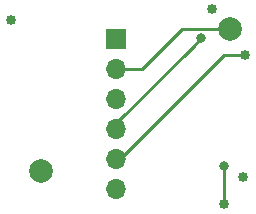
<source format=gbr>
%TF.GenerationSoftware,KiCad,Pcbnew,8.0.5*%
%TF.CreationDate,2024-11-24T16:22:37-07:00*%
%TF.ProjectId,ProgrammingBed,50726f67-7261-46d6-9d69-6e674265642e,rev?*%
%TF.SameCoordinates,Original*%
%TF.FileFunction,Copper,L2,Bot*%
%TF.FilePolarity,Positive*%
%FSLAX46Y46*%
G04 Gerber Fmt 4.6, Leading zero omitted, Abs format (unit mm)*
G04 Created by KiCad (PCBNEW 8.0.5) date 2024-11-24 16:22:37*
%MOMM*%
%LPD*%
G01*
G04 APERTURE LIST*
%TA.AperFunction,ComponentPad*%
%ADD10C,2.000000*%
%TD*%
%TA.AperFunction,ComponentPad*%
%ADD11R,1.700000X1.700000*%
%TD*%
%TA.AperFunction,ComponentPad*%
%ADD12O,1.700000X1.700000*%
%TD*%
%TA.AperFunction,ComponentPad*%
%ADD13C,0.850000*%
%TD*%
%TA.AperFunction,ViaPad*%
%ADD14C,0.800000*%
%TD*%
%TA.AperFunction,Conductor*%
%ADD15C,0.254000*%
%TD*%
G04 APERTURE END LIST*
D10*
%TO.P,H2,1,1*%
%TO.N,Net-(H2-Pad1)*%
X-6400000Y-4800000D03*
%TD*%
D11*
%TO.P,J1,1,Pin_1*%
%TO.N,Net-(J1-Pad1)*%
X0Y6350000D03*
D12*
%TO.P,J1,2,Pin_2*%
%TO.N,Net-(H1-Pad1)*%
X0Y3810000D03*
%TO.P,J1,3,Pin_3*%
%TO.N,Net-(H2-Pad1)*%
X0Y1270000D03*
%TO.P,J1,4,Pin_4*%
%TO.N,Net-(J1-Pad4)*%
X0Y-1270000D03*
%TO.P,J1,5,Pin_5*%
%TO.N,Net-(J1-Pad5)*%
X0Y-3810000D03*
%TO.P,J1,6,Pin_6*%
%TO.N,unconnected-(J1-Pad6)*%
X0Y-6350000D03*
%TD*%
D10*
%TO.P,H1,1,1*%
%TO.N,Net-(H1-Pad1)*%
X9600000Y7200000D03*
%TD*%
D13*
%TO.P,J5,1,Pin_1*%
%TO.N,Net-(J1-Pad4)*%
X8100000Y8850000D03*
%TD*%
%TO.P,J2,1,Pin_1*%
%TO.N,Net-(J1-Pad1)*%
X9110000Y-7610000D03*
%TD*%
%TO.P,J3,1,Pin_1*%
%TO.N,Net-(H1-Pad1)*%
X10700000Y-5300000D03*
%TD*%
%TO.P,J4,1,Pin_1*%
%TO.N,Net-(H2-Pad1)*%
X-8900000Y7950000D03*
%TD*%
%TO.P,J6,1,Pin_1*%
%TO.N,Net-(J1-Pad5)*%
X10900000Y5000000D03*
%TD*%
D14*
%TO.N,Net-(J1-Pad1)*%
X9110000Y-4380000D03*
%TO.N,Net-(J1-Pad4)*%
X7200000Y6450000D03*
%TD*%
D15*
%TO.N,Net-(J1-Pad1)*%
X9110000Y-4380000D02*
X9110000Y-7610000D01*
%TO.N,Net-(H1-Pad1)*%
X0Y3810000D02*
X2210000Y3810000D01*
X2210000Y3810000D02*
X5600000Y7200000D01*
X9600000Y7200000D02*
X5600000Y7200000D01*
%TO.N,Net-(J1-Pad4)*%
X6475000Y5675000D02*
X0Y-800000D01*
X0Y-800000D02*
X0Y-1270000D01*
X7200000Y6400000D02*
X7200000Y6450000D01*
X6475000Y5675000D02*
X7200000Y6400000D01*
%TO.N,Net-(J1-Pad5)*%
X340000Y-3810000D02*
X0Y-3810000D01*
X9150000Y5000000D02*
X340000Y-3810000D01*
X10900000Y5000000D02*
X9150000Y5000000D01*
%TD*%
M02*

</source>
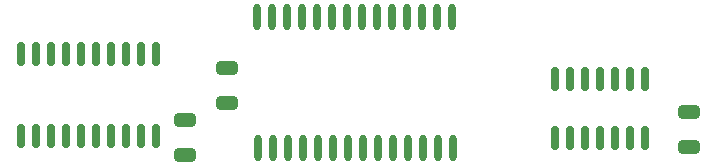
<source format=gtp>
G04 #@! TF.GenerationSoftware,KiCad,Pcbnew,6.0.9-8da3e8f707~116~ubuntu20.04.1*
G04 #@! TF.CreationDate,2022-11-05T14:44:27+00:00*
G04 #@! TF.ProjectId,slrm,736c726d-2e6b-4696-9361-645f70636258,rev?*
G04 #@! TF.SameCoordinates,Original*
G04 #@! TF.FileFunction,Paste,Top*
G04 #@! TF.FilePolarity,Positive*
%FSLAX46Y46*%
G04 Gerber Fmt 4.6, Leading zero omitted, Abs format (unit mm)*
G04 Created by KiCad (PCBNEW 6.0.9-8da3e8f707~116~ubuntu20.04.1) date 2022-11-05 14:44:27*
%MOMM*%
%LPD*%
G01*
G04 APERTURE LIST*
G04 Aperture macros list*
%AMRoundRect*
0 Rectangle with rounded corners*
0 $1 Rounding radius*
0 $2 $3 $4 $5 $6 $7 $8 $9 X,Y pos of 4 corners*
0 Add a 4 corners polygon primitive as box body*
4,1,4,$2,$3,$4,$5,$6,$7,$8,$9,$2,$3,0*
0 Add four circle primitives for the rounded corners*
1,1,$1+$1,$2,$3*
1,1,$1+$1,$4,$5*
1,1,$1+$1,$6,$7*
1,1,$1+$1,$8,$9*
0 Add four rect primitives between the rounded corners*
20,1,$1+$1,$2,$3,$4,$5,0*
20,1,$1+$1,$4,$5,$6,$7,0*
20,1,$1+$1,$6,$7,$8,$9,0*
20,1,$1+$1,$8,$9,$2,$3,0*%
G04 Aperture macros list end*
%ADD10O,0.600000X2.250000*%
%ADD11RoundRect,0.250000X0.650000X-0.325000X0.650000X0.325000X-0.650000X0.325000X-0.650000X-0.325000X0*%
%ADD12RoundRect,0.150000X-0.150000X0.837500X-0.150000X-0.837500X0.150000X-0.837500X0.150000X0.837500X0*%
%ADD13RoundRect,0.150000X-0.150000X0.825000X-0.150000X-0.825000X0.150000X-0.825000X0.150000X0.825000X0*%
%ADD14RoundRect,0.250000X-0.650000X0.325000X-0.650000X-0.325000X0.650000X-0.325000X0.650000X0.325000X0*%
G04 APERTURE END LIST*
D10*
X142493809Y-103550000D03*
X143763809Y-103550000D03*
X145033809Y-103550000D03*
X146303809Y-103550000D03*
X147573809Y-103550000D03*
X148843809Y-103550000D03*
X150113809Y-103550000D03*
X151383809Y-103550000D03*
X152653809Y-103550000D03*
X153923809Y-103550000D03*
X155193809Y-103550000D03*
X156463809Y-103550000D03*
X157733809Y-103550000D03*
X159003809Y-103550000D03*
X158943809Y-92450000D03*
X157673809Y-92450000D03*
X156403809Y-92450000D03*
X155133809Y-92450000D03*
X153863809Y-92450000D03*
X152593809Y-92450000D03*
X151323809Y-92450000D03*
X150053809Y-92450000D03*
X148783809Y-92450000D03*
X147513809Y-92450000D03*
X146243809Y-92450000D03*
X144973809Y-92450000D03*
X143703809Y-92450000D03*
X142433809Y-92450000D03*
D11*
X179000000Y-103475000D03*
X179000000Y-100525000D03*
X136300000Y-104150000D03*
X136300000Y-101200000D03*
D12*
X133815000Y-95577500D03*
X132545000Y-95577500D03*
X131275000Y-95577500D03*
X130005000Y-95577500D03*
X128735000Y-95577500D03*
X127465000Y-95577500D03*
X126195000Y-95577500D03*
X124925000Y-95577500D03*
X123655000Y-95577500D03*
X122385000Y-95577500D03*
X122385000Y-102502500D03*
X123655000Y-102502500D03*
X124925000Y-102502500D03*
X126195000Y-102502500D03*
X127465000Y-102502500D03*
X128735000Y-102502500D03*
X130005000Y-102502500D03*
X131275000Y-102502500D03*
X132545000Y-102502500D03*
X133815000Y-102502500D03*
D13*
X175285000Y-97715000D03*
X174015000Y-97715000D03*
X172745000Y-97715000D03*
X171475000Y-97715000D03*
X170205000Y-97715000D03*
X168935000Y-97715000D03*
X167665000Y-97715000D03*
X167665000Y-102665000D03*
X168935000Y-102665000D03*
X170205000Y-102665000D03*
X171475000Y-102665000D03*
X172745000Y-102665000D03*
X174015000Y-102665000D03*
X175285000Y-102665000D03*
D14*
X139900000Y-96789583D03*
X139900000Y-99739583D03*
M02*

</source>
- - - - - - -
Output each line of the listing above that has "ProjectId".

● Solution for this exercise
%TF.ProjectId,ProgrammingBed,50726f67-7261-46d6-9d69-6e674265642e,rev?*%
G04 #@! TF.ProjectId,slrm,736c726d-2e6b-4696-9361-645f70636258,rev?*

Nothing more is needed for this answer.